Below are records; copy every line in them that holds the word "eingesetzt".

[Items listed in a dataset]
§ §

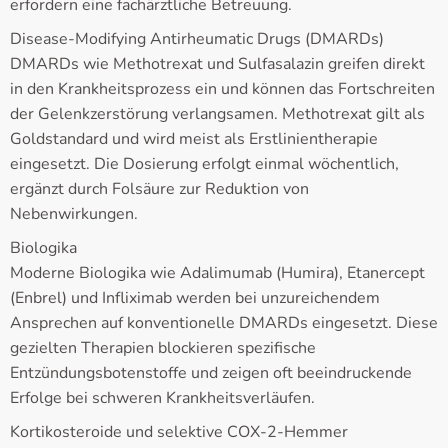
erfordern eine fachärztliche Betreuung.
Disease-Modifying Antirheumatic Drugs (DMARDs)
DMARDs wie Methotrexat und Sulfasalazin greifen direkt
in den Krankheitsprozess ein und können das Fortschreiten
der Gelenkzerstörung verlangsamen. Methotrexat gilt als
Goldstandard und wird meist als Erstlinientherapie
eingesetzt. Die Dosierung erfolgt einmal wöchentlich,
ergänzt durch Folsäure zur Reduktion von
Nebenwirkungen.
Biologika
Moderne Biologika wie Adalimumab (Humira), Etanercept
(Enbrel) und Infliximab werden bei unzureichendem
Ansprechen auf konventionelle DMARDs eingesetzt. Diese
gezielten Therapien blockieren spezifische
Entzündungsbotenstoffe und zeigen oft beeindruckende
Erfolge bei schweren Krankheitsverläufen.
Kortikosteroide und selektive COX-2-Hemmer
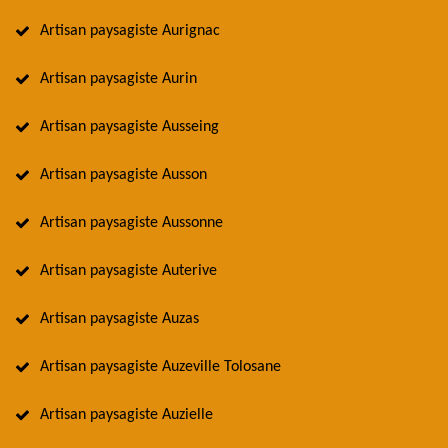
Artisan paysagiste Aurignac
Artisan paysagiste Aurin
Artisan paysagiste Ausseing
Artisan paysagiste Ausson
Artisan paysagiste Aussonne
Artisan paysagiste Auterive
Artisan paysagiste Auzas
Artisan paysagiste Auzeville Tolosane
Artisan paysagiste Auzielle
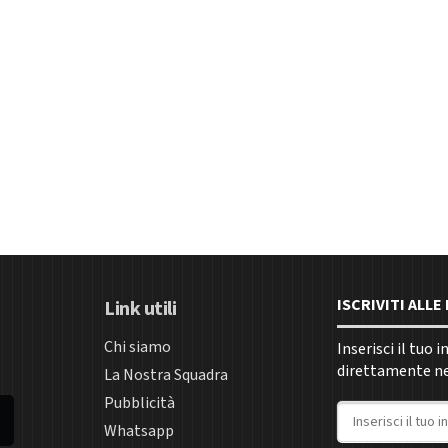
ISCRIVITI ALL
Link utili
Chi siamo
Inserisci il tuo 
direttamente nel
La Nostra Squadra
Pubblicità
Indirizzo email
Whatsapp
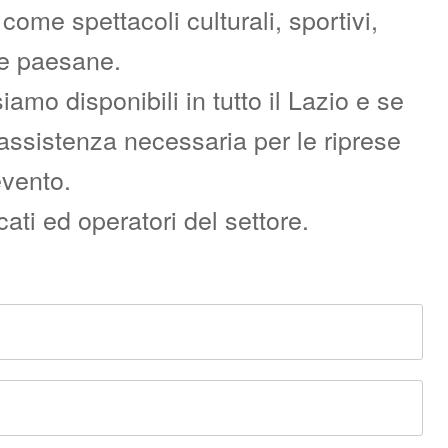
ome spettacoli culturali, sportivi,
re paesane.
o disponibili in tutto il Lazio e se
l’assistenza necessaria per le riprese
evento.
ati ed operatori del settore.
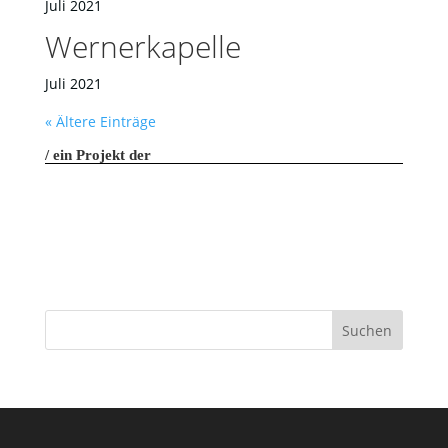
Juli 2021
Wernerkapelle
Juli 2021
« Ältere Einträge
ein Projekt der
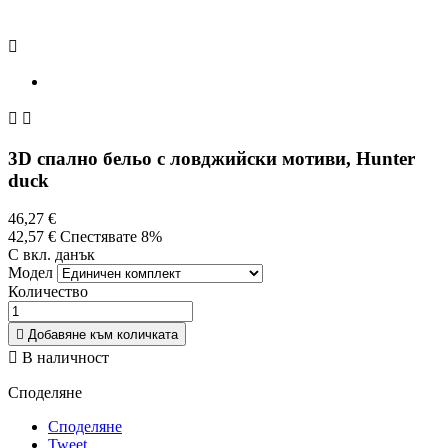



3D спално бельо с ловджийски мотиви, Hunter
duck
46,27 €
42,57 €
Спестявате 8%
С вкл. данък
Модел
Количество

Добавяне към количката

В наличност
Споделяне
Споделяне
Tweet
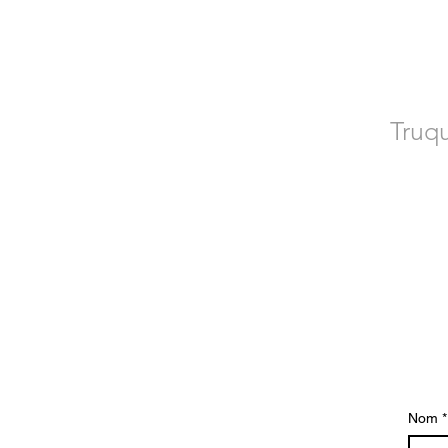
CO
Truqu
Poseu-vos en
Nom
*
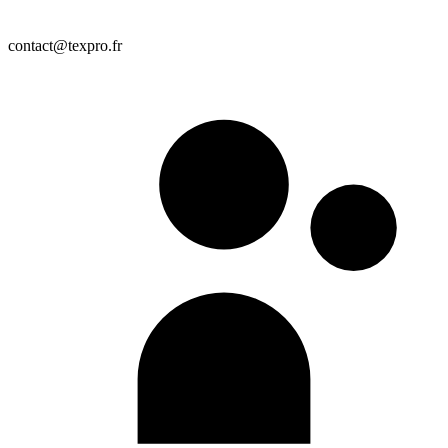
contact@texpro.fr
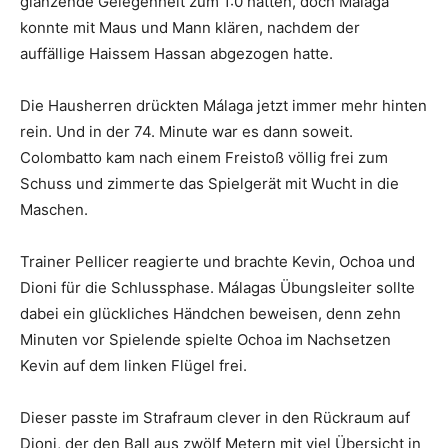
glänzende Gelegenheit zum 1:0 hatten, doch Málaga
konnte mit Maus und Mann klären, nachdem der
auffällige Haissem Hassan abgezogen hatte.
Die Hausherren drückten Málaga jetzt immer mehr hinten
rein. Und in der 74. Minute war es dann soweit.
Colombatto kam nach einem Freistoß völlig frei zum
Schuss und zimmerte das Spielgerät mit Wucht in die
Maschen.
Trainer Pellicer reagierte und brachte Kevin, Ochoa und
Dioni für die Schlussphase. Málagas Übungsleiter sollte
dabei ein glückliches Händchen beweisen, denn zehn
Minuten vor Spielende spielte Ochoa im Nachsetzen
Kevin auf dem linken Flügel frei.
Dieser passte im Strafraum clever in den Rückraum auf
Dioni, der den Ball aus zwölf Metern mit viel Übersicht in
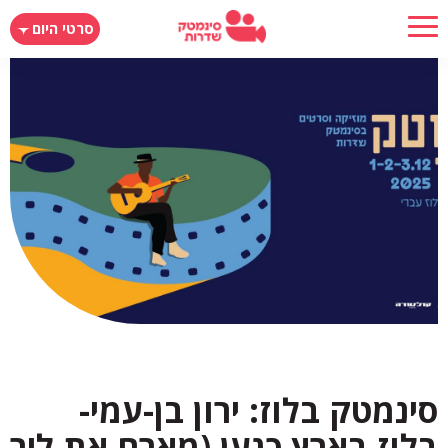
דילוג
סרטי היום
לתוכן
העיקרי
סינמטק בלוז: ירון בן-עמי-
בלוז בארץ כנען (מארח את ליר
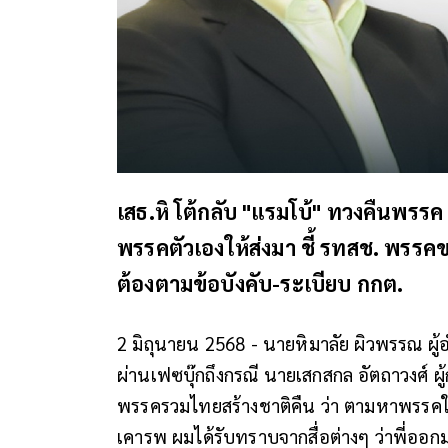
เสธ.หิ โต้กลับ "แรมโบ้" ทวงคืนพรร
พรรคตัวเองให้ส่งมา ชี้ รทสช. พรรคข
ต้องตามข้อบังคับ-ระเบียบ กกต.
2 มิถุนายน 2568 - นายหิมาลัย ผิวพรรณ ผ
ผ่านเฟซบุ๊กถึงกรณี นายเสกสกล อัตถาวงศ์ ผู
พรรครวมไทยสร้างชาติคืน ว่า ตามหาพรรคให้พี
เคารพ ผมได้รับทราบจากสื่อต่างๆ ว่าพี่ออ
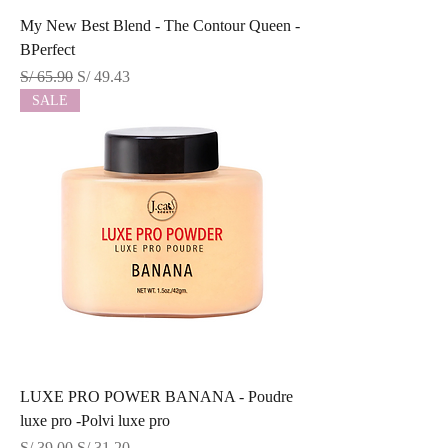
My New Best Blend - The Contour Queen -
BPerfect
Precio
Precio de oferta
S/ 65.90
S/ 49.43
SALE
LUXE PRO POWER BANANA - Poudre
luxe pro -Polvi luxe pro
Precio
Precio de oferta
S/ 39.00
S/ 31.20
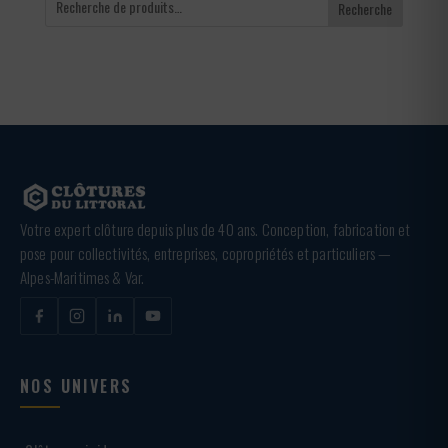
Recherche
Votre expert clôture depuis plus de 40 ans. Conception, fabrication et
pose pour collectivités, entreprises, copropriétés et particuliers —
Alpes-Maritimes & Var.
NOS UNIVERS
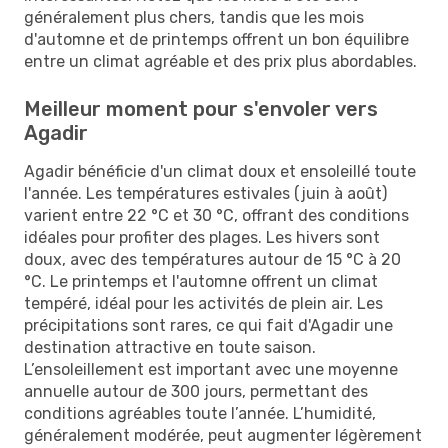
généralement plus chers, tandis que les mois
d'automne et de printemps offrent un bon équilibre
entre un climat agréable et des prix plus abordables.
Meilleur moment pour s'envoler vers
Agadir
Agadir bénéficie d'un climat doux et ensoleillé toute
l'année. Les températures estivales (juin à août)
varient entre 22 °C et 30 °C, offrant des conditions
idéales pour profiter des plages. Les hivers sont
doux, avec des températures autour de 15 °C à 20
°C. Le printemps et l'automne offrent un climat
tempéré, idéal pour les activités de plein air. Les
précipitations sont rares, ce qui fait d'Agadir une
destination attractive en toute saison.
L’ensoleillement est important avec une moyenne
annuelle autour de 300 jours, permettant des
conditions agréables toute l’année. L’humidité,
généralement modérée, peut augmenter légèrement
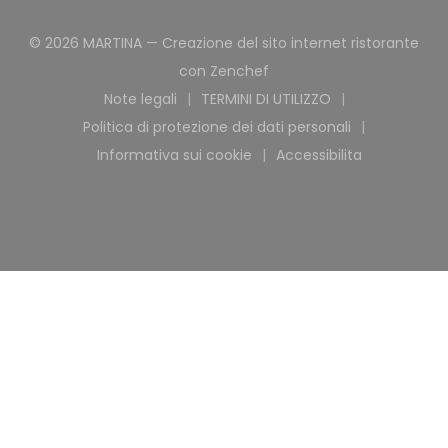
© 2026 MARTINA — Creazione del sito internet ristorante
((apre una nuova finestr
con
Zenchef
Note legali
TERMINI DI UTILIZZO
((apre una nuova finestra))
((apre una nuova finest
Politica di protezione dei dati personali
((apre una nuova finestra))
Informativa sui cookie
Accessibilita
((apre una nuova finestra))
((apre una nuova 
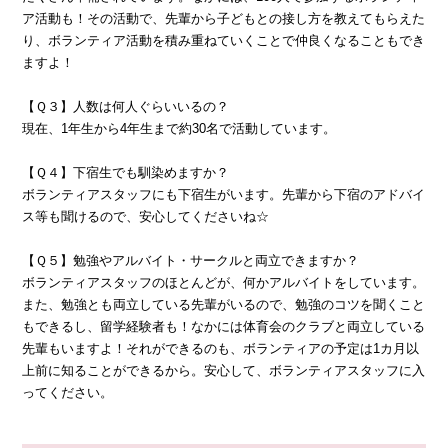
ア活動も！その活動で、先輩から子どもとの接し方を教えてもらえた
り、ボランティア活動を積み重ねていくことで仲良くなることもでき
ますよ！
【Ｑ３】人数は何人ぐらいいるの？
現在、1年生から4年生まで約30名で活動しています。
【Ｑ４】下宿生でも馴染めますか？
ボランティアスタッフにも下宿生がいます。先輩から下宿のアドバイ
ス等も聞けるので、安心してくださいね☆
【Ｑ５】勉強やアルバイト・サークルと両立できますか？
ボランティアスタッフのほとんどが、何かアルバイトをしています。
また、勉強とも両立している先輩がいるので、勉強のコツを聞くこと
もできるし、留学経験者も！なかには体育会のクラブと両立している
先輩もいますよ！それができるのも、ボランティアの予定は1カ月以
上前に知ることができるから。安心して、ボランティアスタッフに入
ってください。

§ §

Response to this task
eingesetzt. Die Dosierung erfolgt einmal wöchentlich,
Ansprechen auf konventionelle DMARDs eingesetzt. Diese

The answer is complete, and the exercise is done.